The Hollywood scene for a writer was quite different from that of an actor and Fisher’s story opens up the production offices of a Hollywood studio. Our young fresh writer attempts to engage with the lovely secretary, Vicky Lynn, who no one in the office seems able to crack open beyond the cordial work environment. He succeeds by proposing an opportunity to brainstorm on story ideas. In a reasonably short amount of time, he’s able to do the “impossible” when a romantic relationship is established; and gradually, a decision is made to convince his associates at the studio to back Vicky Lynn into becoming a silver-screen starlet. She’s then promptly run through the publicity machine and given a completely new identity including a “public” relationship with a leading man. Everyone seems obsessed with the manufactured Vicky Lynn. Jealously spirals out of control; and soon, she winds up dead in her apartment.

Suddenly, motives for her death start to turn up in the form of investments, insurance policies, rivals, and contemptuousness. Our protagonist avoids suspicion for the murder at first, but it isn’t long before a homicide detective, Ed Cornell, starts twisting the screws in his coffin. Ed Cornell’s obsession with pinning the murder on our narrator, regardless of the evidence, centers on revenge. Cornell demonstrates a very high level of fixation on, not only, solving the case, but on the avengement of Vicky Lynn. His reputation is on the line.

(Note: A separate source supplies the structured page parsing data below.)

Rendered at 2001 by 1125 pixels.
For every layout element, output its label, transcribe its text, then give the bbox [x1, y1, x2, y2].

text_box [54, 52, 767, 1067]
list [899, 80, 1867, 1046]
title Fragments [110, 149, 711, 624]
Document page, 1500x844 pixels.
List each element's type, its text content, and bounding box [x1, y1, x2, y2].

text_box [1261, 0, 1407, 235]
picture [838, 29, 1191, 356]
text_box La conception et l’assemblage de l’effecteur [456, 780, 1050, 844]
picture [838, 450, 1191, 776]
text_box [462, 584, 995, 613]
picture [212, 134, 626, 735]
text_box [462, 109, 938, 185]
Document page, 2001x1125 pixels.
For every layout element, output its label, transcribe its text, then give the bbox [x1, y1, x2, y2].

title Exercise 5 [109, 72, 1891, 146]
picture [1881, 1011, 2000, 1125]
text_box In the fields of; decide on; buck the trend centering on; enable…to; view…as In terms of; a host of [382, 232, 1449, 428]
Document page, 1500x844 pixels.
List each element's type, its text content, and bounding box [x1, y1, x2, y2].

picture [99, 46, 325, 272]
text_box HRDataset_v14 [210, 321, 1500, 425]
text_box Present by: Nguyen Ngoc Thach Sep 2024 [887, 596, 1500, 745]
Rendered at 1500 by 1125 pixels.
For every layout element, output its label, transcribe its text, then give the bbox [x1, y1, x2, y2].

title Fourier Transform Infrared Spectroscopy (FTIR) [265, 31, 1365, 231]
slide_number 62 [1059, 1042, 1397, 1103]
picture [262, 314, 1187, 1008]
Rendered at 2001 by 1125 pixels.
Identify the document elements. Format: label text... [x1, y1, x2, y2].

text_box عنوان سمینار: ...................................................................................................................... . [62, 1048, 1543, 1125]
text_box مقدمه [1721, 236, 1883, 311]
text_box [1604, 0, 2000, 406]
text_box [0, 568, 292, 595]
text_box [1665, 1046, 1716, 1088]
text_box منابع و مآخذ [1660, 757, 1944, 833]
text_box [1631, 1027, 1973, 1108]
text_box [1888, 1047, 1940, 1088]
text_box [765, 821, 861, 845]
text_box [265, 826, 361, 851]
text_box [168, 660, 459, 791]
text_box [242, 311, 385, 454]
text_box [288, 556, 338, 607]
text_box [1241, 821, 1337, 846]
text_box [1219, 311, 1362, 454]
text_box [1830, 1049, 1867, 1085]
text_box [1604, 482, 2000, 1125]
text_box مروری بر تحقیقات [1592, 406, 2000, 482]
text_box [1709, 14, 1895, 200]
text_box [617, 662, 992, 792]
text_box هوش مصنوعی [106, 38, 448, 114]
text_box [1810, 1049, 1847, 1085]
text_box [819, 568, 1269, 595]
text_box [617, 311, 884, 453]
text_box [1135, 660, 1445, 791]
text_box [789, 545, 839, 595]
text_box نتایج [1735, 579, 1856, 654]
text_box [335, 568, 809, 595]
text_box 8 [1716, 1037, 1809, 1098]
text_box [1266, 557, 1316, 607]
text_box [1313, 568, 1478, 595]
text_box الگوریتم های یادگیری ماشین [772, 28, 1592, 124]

Cornell’s character is engaging enough despite the fact the detective angle plays out in the background. Most importantly, he’s never been wrong on a case. I can feel threads of James Ellroy’s L.A. Quartet universe. For example, The Black Dahlia’s character Bucky Bleichert and his obsession for Elizabeth Short after her death (Black Dahlia is also set in and around Hollywood in the 1940’s) and Captain Dudley Smith’s corrupt law enforcement style that is both wicked and immoral; and yet, manages to maintain a high-ranking position in a public office.

Considered one of the earliest examples of film noir the film version of I Wake Up Screaming (1941) starred Victor Mature. In the novel, written in the first person singular, I was unable to site a reference to the protagonist’s name; but in the movie, Mature plays the lead as Frankie Christopher. The novel’s bleak, downward spiraling plot does offer a point of redemption at the end. I’m not sure that I like the redemption angle, because it feels that a happy-ending tacked on, although, I was completely satisfied as a reader with the resolution of the mystery.